Instead of working on the model itself, we spent days dealing with: - CUDA version mismatches - Driver / PyTorch conflicts - OOM crashes when scaling to multi-GPU - Broken or outdated open-source training scripts - Gluing together tracking + eval + deployment manually
It felt like we were rebuilding the same orchestration layer every team probably rebuilds. - Cloud providers give raw GPUs. - MLOps tools give experiment tracking. - Open-source gives training scripts.
But the end-to-end workflow (dataset → fine-tune → monitor → evaluate → deploy → retrain) still feels stitched together.
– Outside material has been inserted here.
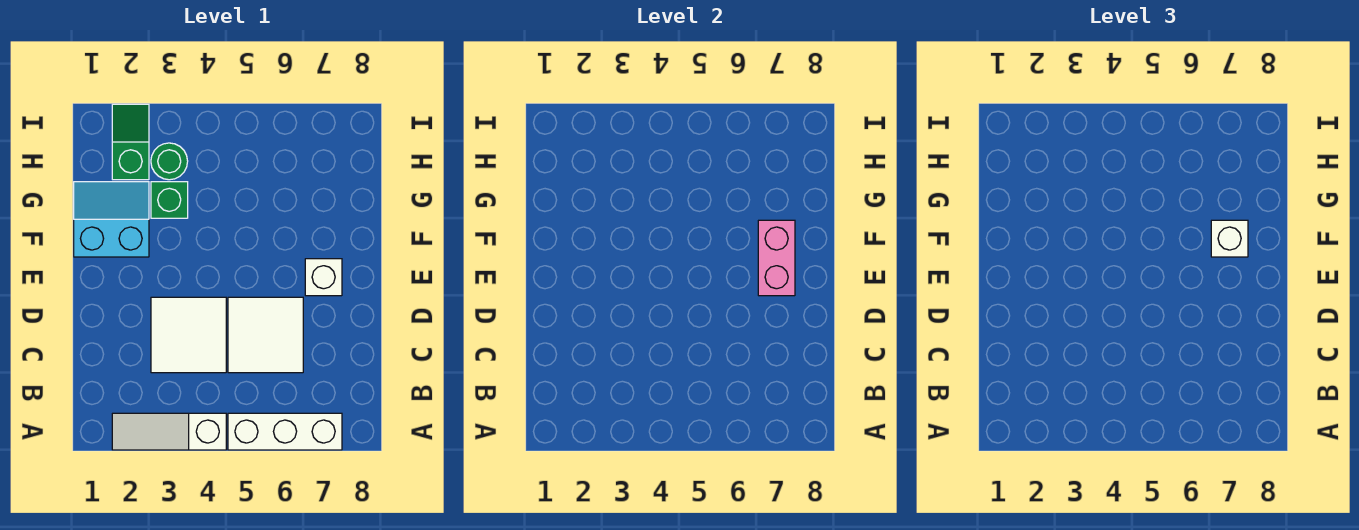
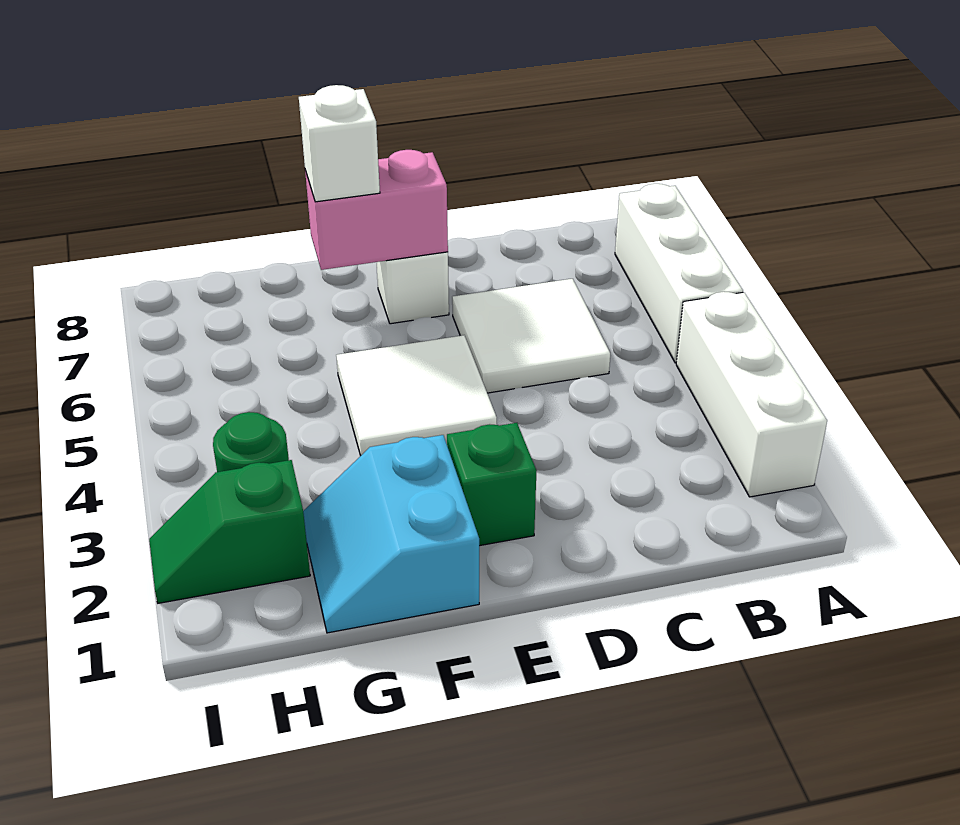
white slope A2:A4 level 1 top 4 -> white brick A2:A4 level 1
white tile C3:D4 level 1 -> white tile E4:F5 level 1
green brick G3 level 1 -> green brick E2 level 1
We’re exploring building an opinionated platform that:
Lets you select a base model (e.g. Llama/Mistral-style open models) 1. Upload or connect datasets 2. Choose infra tier 3. Launch LoRA/full fine-tuning 4. Monitor loss + cost in real time 5. Run built-in eval 6. Deploy with one click
Basically: abstract away the CUDA + orchestration layer.
Before we go too deep, I’d love honest feedback: - Is this still a painful problem at your company? - Would serious AI teams use this, or do larger companies just build infra in-house? - Is this doomed to be a hobbyist tool? - Where would the real wedge be — training, evaluation, or continuous retraining?
We’ve launched a simple landing page and started building, but we’re still early and trying to validate whether this is a real infra gap or just our own frustration.
Would appreciate blunt feedback.
genxy•1h ago
This shouldn't take days and CC can already setup all of this using whatever level of rigor you need.
Your business will get replaced with a prompt.